When he opened his eyes, the hound had not moved. But something had changed. Behind it, barely visible in the fog, stood a figure—a tall man in a dark coat, holding a silver whistle on a chain.
“It comes at night,” Sir Henry had whispered, “when the mist is high enough to hide its shoulders. You hear the claws first, clicking on the stone path. Then the breathing—wet, like a man drowning. And then the eyes.”
He was not a superstitious man. He was a man of science, of scalpels and sutures, of pathology and proof. Yet the bite marks on Sir Charles Baskerville’s neck told a story no textbook could explain. Four parallel punctures, deep and clean, spaced exactly as a wolf’s fangs would be. But wolves had been extinct in Devonshire for three centuries. Il Mastino Dei Baskerville
As dawn bled over the moor, he sealed the letter and added a postscript: Bring the largest revolver you own. And a veterinarian.
The locals called it Il Mastino Dei Baskerville —the Hound of the Baskervilles. An Italian name for an ancient English curse, carried back by a Crusader knight who had crossed the wrong nobleman in the Apennines. The story went that the hound was no mere dog, but a segugio infernale —a hellhound bred from the shadows of Vesuvius and the blood of traitors. When he opened his eyes, the hound had not moved
Mortimer was suddenly a boy again, watching his father die of a seizure on the library floor. Then he was a young surgeon, losing his first patient on the table, the man’s blood pooling around his shoes. Then he was a husband, receiving a telegram about a carriage accident. Every fear, every failure, every buried shame rose like bile in his throat.
Mortimer had nodded, prescribing brandy and rest. Then he had walked to the edge of the moor and waited. “It comes at night,” Sir Henry had whispered,
And the man with the whistle?
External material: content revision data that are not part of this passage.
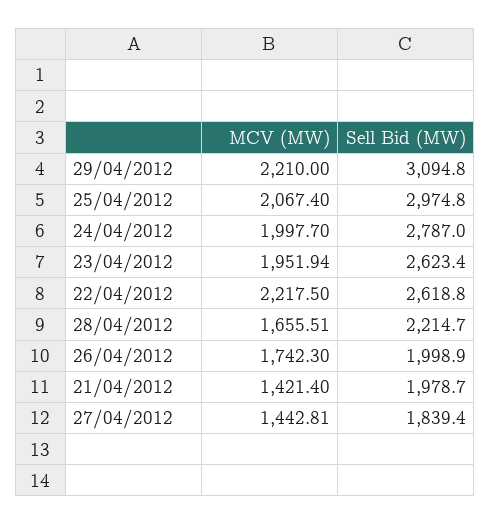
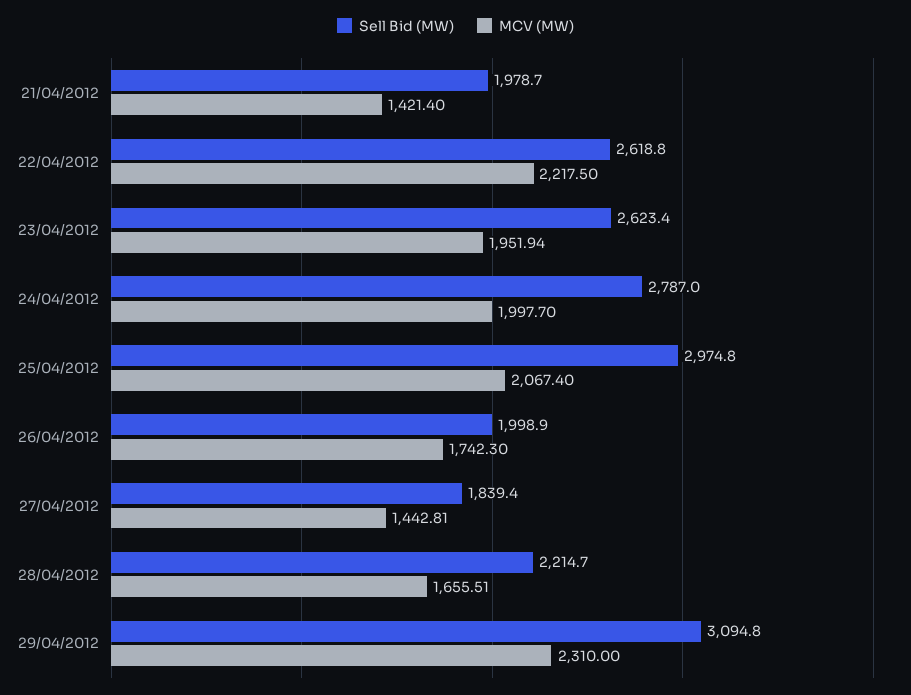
  {
    "MCV (MW)": {
-     "29/04/2012": 2210,
+     "29/04/2012": 2310,
      "25/04/2012": 2067.4,
      "24/04/2012": 1997.7,
      "23/04/2012": 1951.94,
      "22/04/2012": 2217.5,
      "28/04/2012": 1655.51,
      "26/04/2012": 1742.3,
      "21/04/2012": 1421.4,
      "27/04/2012": 1442.81
    },
    "Sell Bid (MW)": {
      "29/04/2012": 3094.8,
      "25/04/2012": 2974.8,
      "24/04/2012": 2787,
      "23/04/2012": 2623.4,
      "22/04/2012": 2618.8,
      "28/04/2012": 2214.7,
      "26/04/2012": 1998.9,
      "21/04/2012": 1978.7,
      "27/04/2012": 1839.4
    }
  }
Mortimer had seen his face. Briefly. Long enough to recognize the sharp jaw and cold smile of a man who had been declared dead in a train accident six years ago—a man whose inheritance had passed directly to Sir Henry upon his supposed demise.
Mortimer did not believe in hellhounds. But he believed in the terror he saw in young Sir Henry’s eyes, the way the heir’s hand shook as he held the yellowed family manuscript.
He did not chase the hound. He did not chase the man. Instead, he walked back to Baskerville Hall, sat down in Sir Charles’s study, and began to write a letter to a detective he had once met in London—a thin, hawk-nosed man with a mind like a steel trap.
The letter began: Dear Mr. Holmes, the hound is real. But it is not what the legend claims. It is worse.